To understand, you have to know a little bit about Einstein's General Theory of Relativity. Not a whole lot, just the fact that it didn't allow for a static universe. Einstein believed the universe had to be static, or else the forces of gravity would cause the whole universe to contract onto itself, which it apparently wasn't doing. So, to make up for this weird conundrum, he invented something called thecosmological constant, an unknown, unchanging force that allowed him to have his cake (General Theory of Relativity) and eat it, too (stand by a static-universe model).

But not too long after Einstein came up with the cosmological constant, Edwin Hubble burst his little unmoving universe bubble by finding evidence that the whole shebang was expanding. Einstein called the cosmological constant his "biggest blunder" and went to his grave thinking he was an idiot for having proposed it. And so did everyone else. For a while.

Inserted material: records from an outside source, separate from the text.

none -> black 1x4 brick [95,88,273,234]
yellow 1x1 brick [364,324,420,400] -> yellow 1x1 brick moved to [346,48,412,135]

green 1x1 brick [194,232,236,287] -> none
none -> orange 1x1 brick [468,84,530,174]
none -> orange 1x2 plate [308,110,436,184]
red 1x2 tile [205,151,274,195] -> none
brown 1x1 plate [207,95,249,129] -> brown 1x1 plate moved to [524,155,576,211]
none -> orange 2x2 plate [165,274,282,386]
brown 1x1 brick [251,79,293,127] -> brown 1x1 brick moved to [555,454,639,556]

His Genius Was Rewarded By ...

Einstein didn't get heaped with scorn like some of the other geniuses on this list, so he got off with a little self-deprecation with a side of regret. And he also dropped the whole idea of the cosmological constant. But here's the thing -- it turns out he may have been right all along. Not about the universe being static, of course, but that this mysterious, unknown entity existed in the first place.
In the 1990s, scientists discovered that the universe was expanding faster than they had previously thought and that the rate of expansion was being fueled by a mysterious, unknown entity. There are several contenders up for consideration as the cause, but everyone's favorite? You guessed it: Einstein's cosmological constant. His math of the constant magically fit the bill. Also because you never go wrong when you bet on Einstein.

Ludwig Boltzmann 

Ludwig Boltzmann had the unfortunate luck of being born with a genius brain at the wrong time. Back in the 19th century, there was a huge debate over the nature of matter. Boltzmann not only had the audacity to presuppose the existence of atoms at a time when the atomic model was still controversial among scientists, but also built every one of his brilliant theories as if there was no debate at all. How brilliant? Hang on to your test tubes, because thing are about to get sciencey.

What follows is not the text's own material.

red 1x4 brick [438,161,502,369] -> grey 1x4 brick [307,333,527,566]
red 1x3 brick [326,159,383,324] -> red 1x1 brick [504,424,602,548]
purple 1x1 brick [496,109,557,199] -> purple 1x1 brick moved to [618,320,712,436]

For one, he pioneered the study of statistical thermodynamics, which is a field of physics that provides a framework for predicting how a large number of particles will behave in a system. So, let's say you're camping and you start a fire. Boltzmann was the guy who tried to figure out what the crap was going on in those logs on a molecular level that allowed the fire to kindle, and he used fancy math formulas to figure it out. His work ultimately paved the way for the field of quantum mechanics, which eventually paved the way for the greatest time travel show ever.

His Genius Was Rewarded By ...

Death. He got death.
Back then, defending the existence of atoms was akin to defending creationist version of the origins of man today. Boltzmann wasn't just forced to defend something that would be accepted as fact within a few years, he was shamed for his stubborn refusal to yield and for his so-called materialist beliefs.
Nobody ever told scientists that nonmaterial science is already called philosophy. A long series of uneven debates left nearly every other supporter of atoms silent, leaving Boltzmann as their chief defender. Even colleagues who originally agreed with him began to question atoms' existence when his work seemingly undermined previously understood laws of physics.

The emotional burden of being the only right guy in the world, coupled with what was probably undiagnosed bipolar disorder, proved too much for Boltzmann to handle, and he hung himself in 1906, only three years before another scientist proved the undeniable existence of atoms. Nice job, science.